Две главные особенности книги, выделяющие её на фоне русской литературы - это литературоцентричность и матриархальность. Тонкая филигранная работа с текстом основных мировых произведений происходит на глазах читателя. Благодаря авторскому принципу соучастия в создании книги читателем, зритель проводит феминизацию книг, изначально присущих только мужчинам. Так, Великий Инквизитор судит не мужчину, а женщину. Именно она воскреснет после сожжения, продолжая томить и мучить своего судью. Привлекательностью страданий автор выразительно указывает на силу и достоинство женщин, которых вечно пытаются сломить. Мать героя "Возвращения" трактует этот пересказ Достоевского так однозначно, как только может мудрая женщина: женщину не стоит мучить, её стоит понять. Пусть это и будет занимать всю последующую жизнь лирического героя книги. Так книга меняет того, кто её читает: обладая феминными инструментами для чтения русской классики, Майрон Готлиб расширяет горизонты допустимого.
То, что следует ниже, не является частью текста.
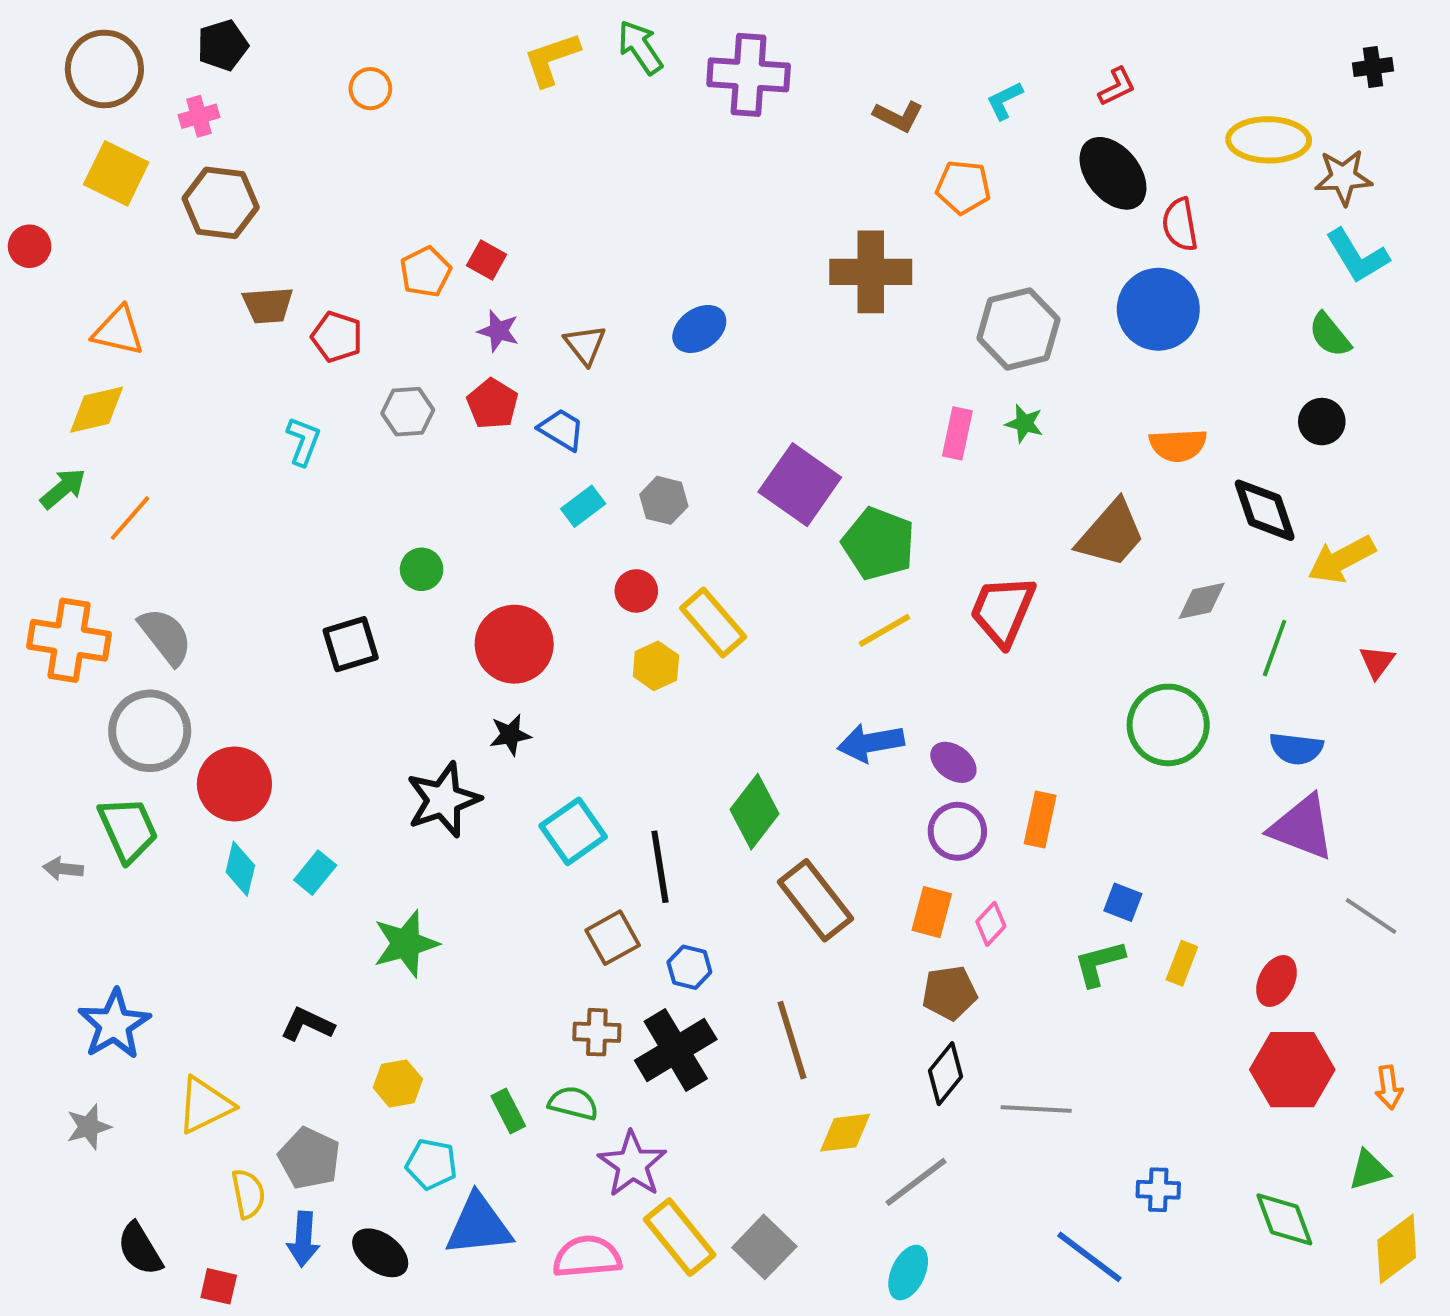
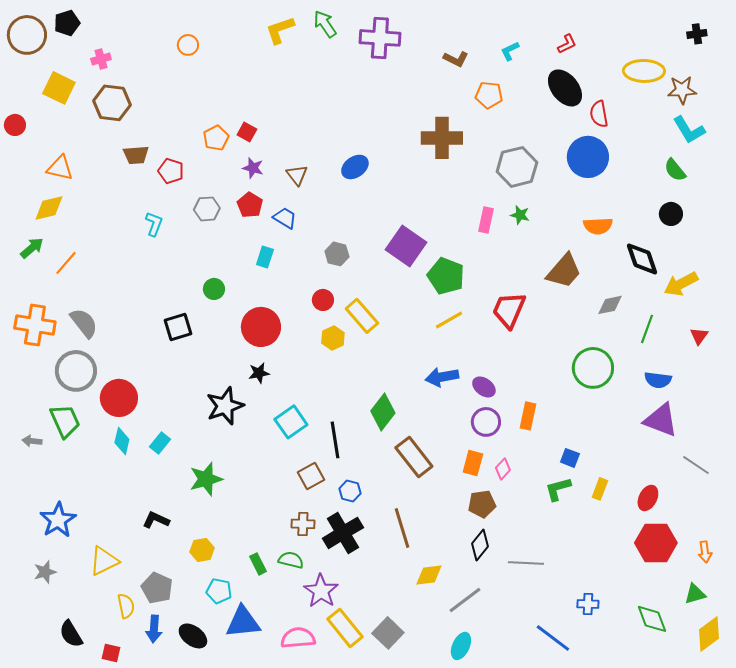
black pentagon: (223, 45) -> (67, 23), moved
brown circle: (104, 69) -> (27, 35), moved
cyan rectangle: (583, 506) -> (265, 257), moved, turned -35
Идя, вслед герою книги, дорогой большой жизни, на которой открывается и большая любовь, и такая же несоразмерная обыденному смыслу трагедия, читатель получает второй шанс. Шанс не упустить мгновение, насладиться его игрой. Шанс быть верным, несмотря ни на что. Ведь человек в ответе за тех, кто оказывается рядом с ним. Даже если это всего лишь светлый образ в памяти. И шанс не повторить всем поколеньем тех ошибок, которые привели к смерти маленького еврейского мальчика на дороге в Баку. Не повторить тех заблуждений, которые приводят человеческие отношения к неизгладимому разладу, а страны – к смертоубийственной войне.